GIVEN RECORDS START
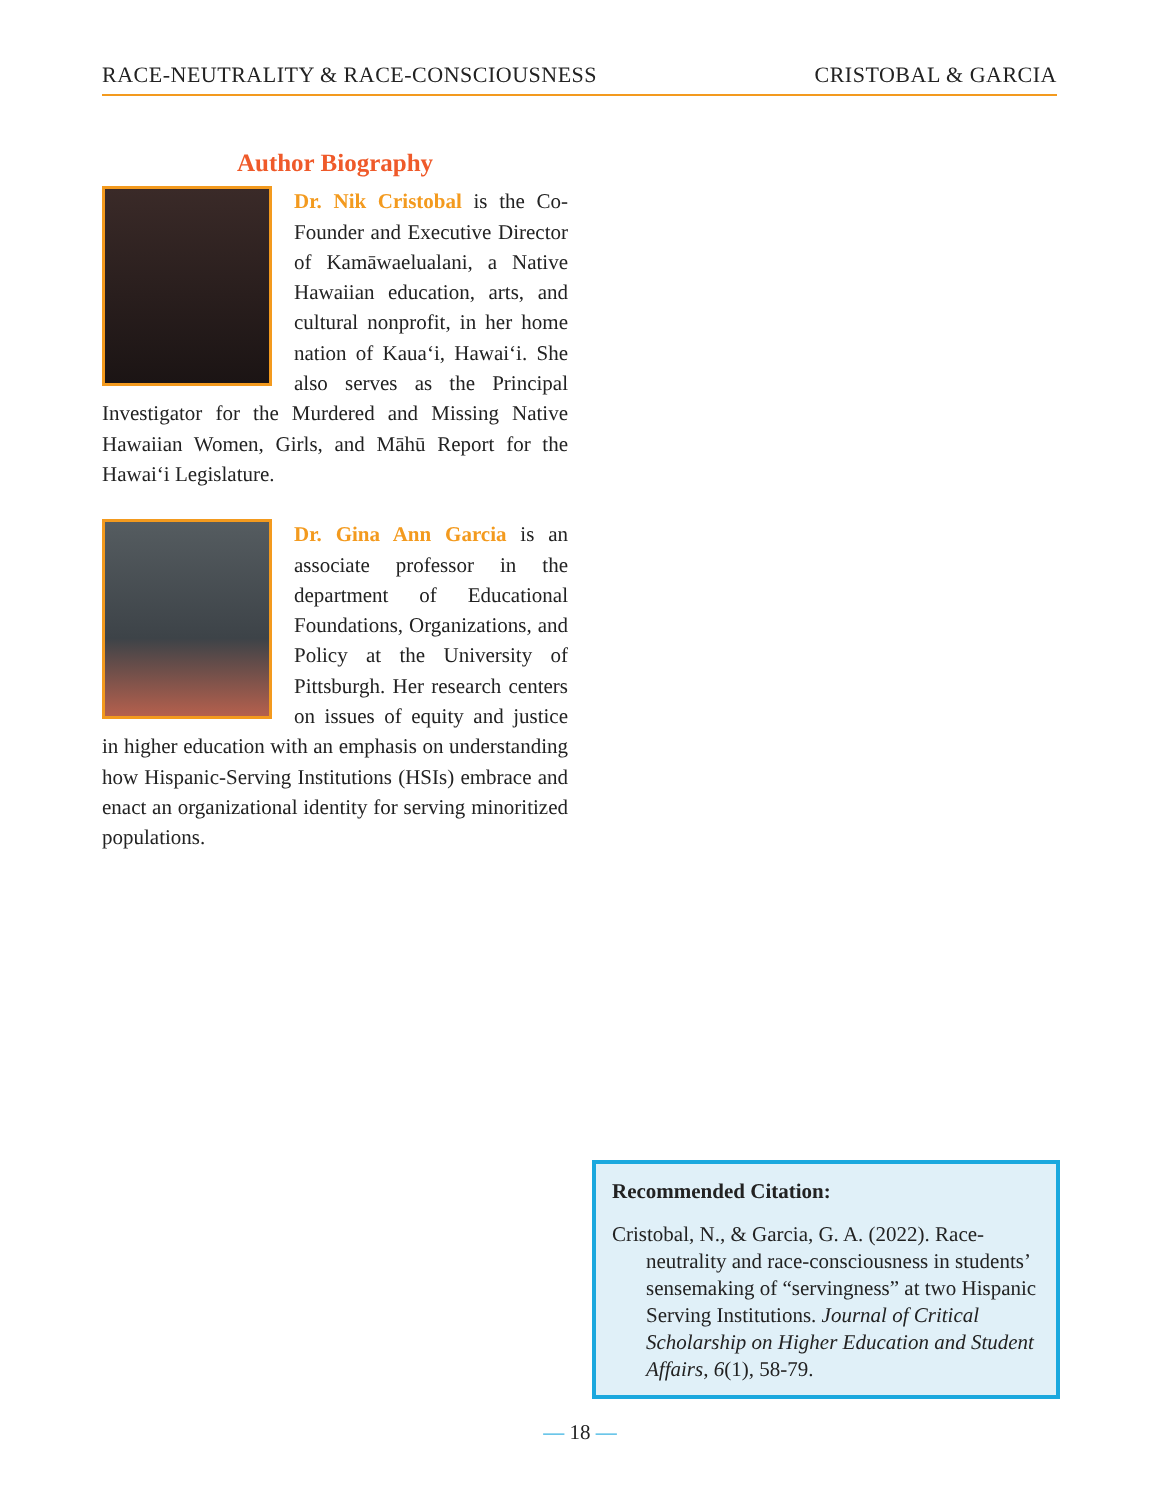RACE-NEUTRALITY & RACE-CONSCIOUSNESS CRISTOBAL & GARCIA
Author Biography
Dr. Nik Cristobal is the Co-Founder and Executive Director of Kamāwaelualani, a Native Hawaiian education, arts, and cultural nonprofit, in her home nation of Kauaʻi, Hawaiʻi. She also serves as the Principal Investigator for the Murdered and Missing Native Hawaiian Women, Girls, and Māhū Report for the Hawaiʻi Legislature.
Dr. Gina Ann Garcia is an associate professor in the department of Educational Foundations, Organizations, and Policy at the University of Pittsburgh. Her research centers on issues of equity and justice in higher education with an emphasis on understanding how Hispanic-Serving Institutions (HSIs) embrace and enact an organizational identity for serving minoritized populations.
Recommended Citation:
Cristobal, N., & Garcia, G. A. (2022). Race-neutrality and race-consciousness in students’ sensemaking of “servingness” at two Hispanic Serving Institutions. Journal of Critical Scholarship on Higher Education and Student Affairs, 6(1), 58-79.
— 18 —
GIVEN RECORDS END
WORK INSTRUCTIONS :: Exactness is what counts here: copy each entry as given and omit its pictures.

WRITTEN SOLUTION ::
RACE-NEUTRALITY & RACE-CONSCIOUSNESS CRISTOBAL & GARCIA
Author Biography
Dr. Nik Cristobal is the Co-Founder and Executive Director of Kamāwaelualani, a Native Hawaiian education, arts, and cultural nonprofit, in her home nation of Kauaʻi, Hawaiʻi. She also serves as the Principal Investigator for the Murdered and Missing Native Hawaiian Women, Girls, and Māhū Report for the Hawaiʻi Legislature.
Dr. Gina Ann Garcia is an associate professor in the department of Educational Foundations, Organizations, and Policy at the University of Pittsburgh. Her research centers on issues of equity and justice in higher education with an emphasis on understanding how Hispanic-Serving Institutions (HSIs) embrace and enact an organizational identity for serving minoritized populations.
Recommended Citation:
Cristobal, N., & Garcia, G. A. (2022). Race-neutrality and race-consciousness in students’ sensemaking of “servingness” at two Hispanic Serving Institutions. Journal of Critical Scholarship on Higher Education and Student Affairs, 6(1), 58-79.
— 18 —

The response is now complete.